Miércoles 29 de junio de 2011. Por Fabiola García

Estudia segundo año de filosofía, se jubiló hace poco, después de 38 años de trabajo, y comenzó una nueva etapa. A Jorge Farah siempre le atrajo la filosofía y se entretenía leyendo a José Ortega y Gasset y otras historias de esta ciencia. Se considera un autodidacta, pero esta vez guiado por los profesores del Instituto de Filosofía de la Universidad de los Andes. “Aunque la madurez personal y la experiencia de vida iban a ser un aporte a mis reflexiones filosóficas, ir de la mano de un maestro tendría que ser mucho mejor”, comenta.

Jorge Farah se tituló como ingeniero químico de la Universidad Santa María en 1968, pero se dedicó a la dirección de empresas. Fue a Barcelona, España, para estudiar un máster en economía y dirección de empresas en el IESE de la Universidad de Navarra. Desde entonces, ha trabajado en muchas empresas, entre ellas Alameda AFP, Banchile Fondos Mutuos, el Banco BCI e incluso fundó la Asociación de Administradoras de Fondos Mutuos de Chile A.G. Pero la filosofía lo llamaba, incluso desde la matemática, pues hasta en la teoría de conjuntos encontró un parecido con La Disputa de los Universales, su texto favorito. “Además siempre, como gerente de edad algo madura, traté que mis decisiones empresariales estuvieran enriquecidas por un análisis más profundo y en ese sentido el pensar filosófico fue sumamente útil”, dice.

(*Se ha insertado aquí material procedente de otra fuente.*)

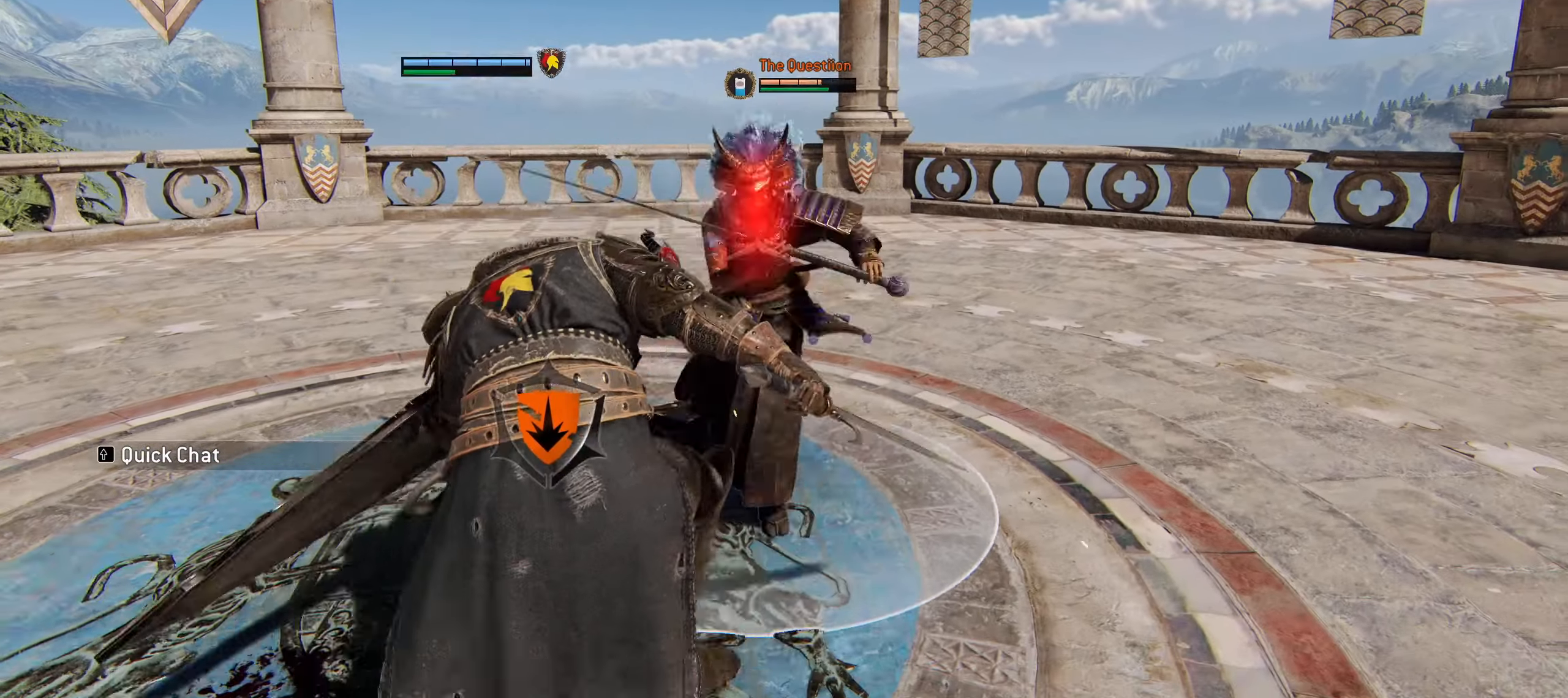
{"keys": ["a", "w"], "mouse": [], "events": [[283, "mouse_left", "down"], [416, "mouse_left", "up"]]}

Jorge cuenta que tuvo la fortuna de conocer al profesor del Instituto de Filosofía de la UANDES, Antonio Amado, y el año pasado se matriculó. “De mi carrera lo que más me gusta, como forma, es el espacio de pensamiento libre y a la vez riguroso con que se abordan temas trascendentes e ineludibles; como materia, la metafísica y la teoría del conocimiento”, explica y afirma estar muy a gusto. “Tengo compañeros de edad más parecida a la de mis nietos que a la de mis hijos. Profesores, salvo un par de ellos, de edad como las de mis hijos. De más juventud no puedo estar rodeado. Y de ellos percibo cómo el mundo se puede ver de otro modo”, señala.

Este alumno de 68 años también comenta que comparte con su clase algunas reflexiones o puntos de vista personales propios de un hombre de su edad. “No es tema para mí el plazo, sino que Dios me dé vida y salud para continuar en lo que estoy”, dice. A los jóvenes, el ingeniero y economista recomienda la reflexión, pues con ella asegura que se irá enriqueciendo como persona en forma creciente y ganará, del mismo modo, vitalidad.

Jorge, quien tiene planeado hace tiempo publicar sus intuiciones sobre la teoría del conocimiento, aunque antes espera tener más fundamentos metafísicos, concluye que seguir estudiando más adelante se hace con gusto, sin presiones de conseguir un título. “La universidad juega un gran papel complementando nuestros deseos con la realidad de sus enseñanzas y con el crisol de sus valores”.